Activity list |
a) Answer the following questions using the passage on Honolulu:
(i) What name do some cynics use for the city?
(ii) What are the approximate width and length of the city proper?
(iii) Which two developments in Waikīkī opened at the end of 2016?
b) Write out the passage on Honolulu from "A plethora of" to "has to offer.", replacing "plethora" with "multitude".

Supplied passage |
Hawai‘i’s largest city looks like any other big metropolitan center with tall buildings. In fact, some cynics refer to it as “Los Angeles West.” But within Honolulu’s boundaries, you’ll find rainforests, deep canyons, valleys, waterfalls, a nearly mile-high mountain range, coral reefs, and gold-sand beaches. The city proper—where most of Honolulu’s residents live—is approximately 12 miles wide and 26 miles long, running east-west roughly between Diamond Head and Pearl Harbor. Within the city are seven hills laced by seven streams that run to Māmala Bay.

A plethora of neighborhoods surrounds the central area. These areas are generally quieter and more residential than Waikīkī, but they’re still within minutes of beaches, shopping, and all the activities O‘ahu has to offer.

Waikīkī—Waikīkī is changing almost daily. Two new, high-end developments—the Ritz Carlton and the new International Marketplace, anchored by a Saks Fifth Ave.— opened at the end of 2016. It’s a sign of Waikīkī’s transformation: faded Polynesian kitsch giving way to luxury retailers and residences. Still, Waikīkī tenaciously hangs on to its character: Explore just 1 block mauka of Kalākaua Ave., and you’ll find hidden, hole-in-the-wall restaurants, walk-up apartments and nondescript condos where the locals still live, alongside hip boutique hotels.

Dataset content |
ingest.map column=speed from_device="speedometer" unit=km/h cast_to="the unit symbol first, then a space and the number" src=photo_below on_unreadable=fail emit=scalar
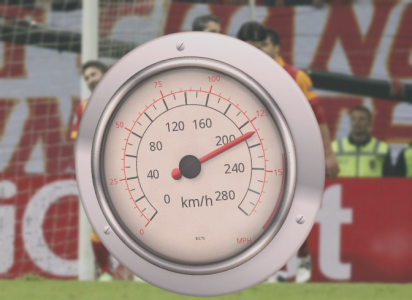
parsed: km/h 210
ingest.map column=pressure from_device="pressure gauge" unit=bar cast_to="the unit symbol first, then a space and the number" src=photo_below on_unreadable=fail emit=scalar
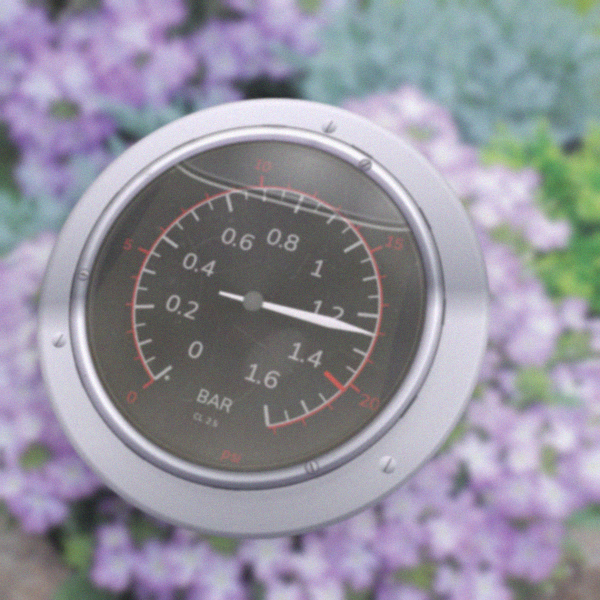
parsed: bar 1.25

...

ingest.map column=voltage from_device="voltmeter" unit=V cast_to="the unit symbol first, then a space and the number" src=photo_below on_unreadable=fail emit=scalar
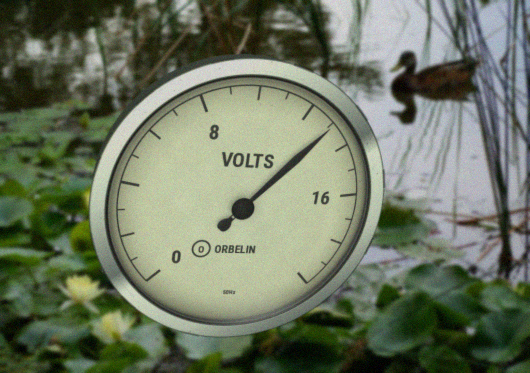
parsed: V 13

Answers to the tasks |
a)
(i) "Los Angeles West."
(ii) Approximately 12 miles wide and 26 miles long.
(iii) The Ritz Carlton and the new International Marketplace.

b)
A multitude of neighborhoods surrounds the central area. These areas are generally quieter and more residential than Waikīkī, but they’re still within minutes of beaches, shopping, and all the activities O‘ahu has to offer.